Boruta Feature Selection
Published:
Purpose
Boruta is designed to determine which variables (features) are significant in predicting the outcome with the given dataset. It is particularly useful when dealing with high-dimensional data.
How It Works
- Random Forest Base: It starts by fitting a Random Forest model to the original data.
- Shadow Features: For each feature in the dataset, it creates a duplicate (shadow) feature by shuffling its values. This helps establish a baseline for what “random” looks like.
- Importance Scores: The algorithm calculates importance scores for both original and shadow features based on how well they help in predicting the outcome.
Comparison: The original features are then compared to the best-performing shadow feature. If an original feature has a higher importance score, it is considered significant. Decision Process: Boruta iteratively tests features, deciding whether to confirm them as important, reject them, or keep them under consideration based on their importance scores across multiple iterations.

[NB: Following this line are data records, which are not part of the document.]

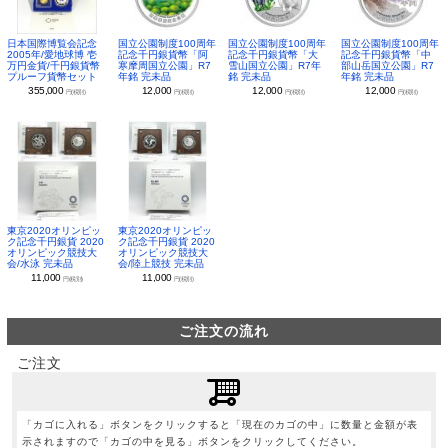
日本国際博覧会記念
国立公園制度100周年
国立公園制度100周年
国立公園制度100周年
2005年/愛地球博 壱
記念千円銀貨幣「阿
記念千円銀貨幣「大
記念千円銀貨幣「中
万円金貨/千円銀貨幣
寒摩周国立公園」R7
雪山国立公園」R7年
部山岳国立公園」R7
プルーフ貨幣セット
年銘 完未品
銘 完未品
年銘 完未品
355,000
12,000
12,000
12,000
円(税別)
円(税別)
円(税別)
円(税別)
東京2020オリンピッ
東京2020オリンピッ
ク記念千円銀貨 2020
ク記念千円銀貨 2020
オリンピック競技大
オリンピック競技大
会/水泳 完未品
会/陸上競技 完未品
11,000
11,000
円(税別)
円(税別)
ご注文の流れ
ご注文
「カゴに入れる」ボタンをクリックすると「現在のカゴの中」に数量と金額が表
示されますので「カゴの中を見る」ボタンをクリックしてください。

- Final Output: The result is a clear classification of each feature into three categories: confirmed (important), rejected (not important), or tentative (needs further assessment).
Advantages
Identifies all relevant features, not just the best ones, which can be crucial in some analyses. Reduces the likelihood of overfitting by providing a more comprehensive feature selection process. Implementation: Boruta is available in various programming environments, with a popular implementation in R and Python.
Reference:
[1] 预测变量的选择:森林之神[Boruta] [2] Miron B. Kursa, Witold R. Rudnicki. Feature selection with the Boruta package.J Stat Softw,2010, 36(11): 1-13.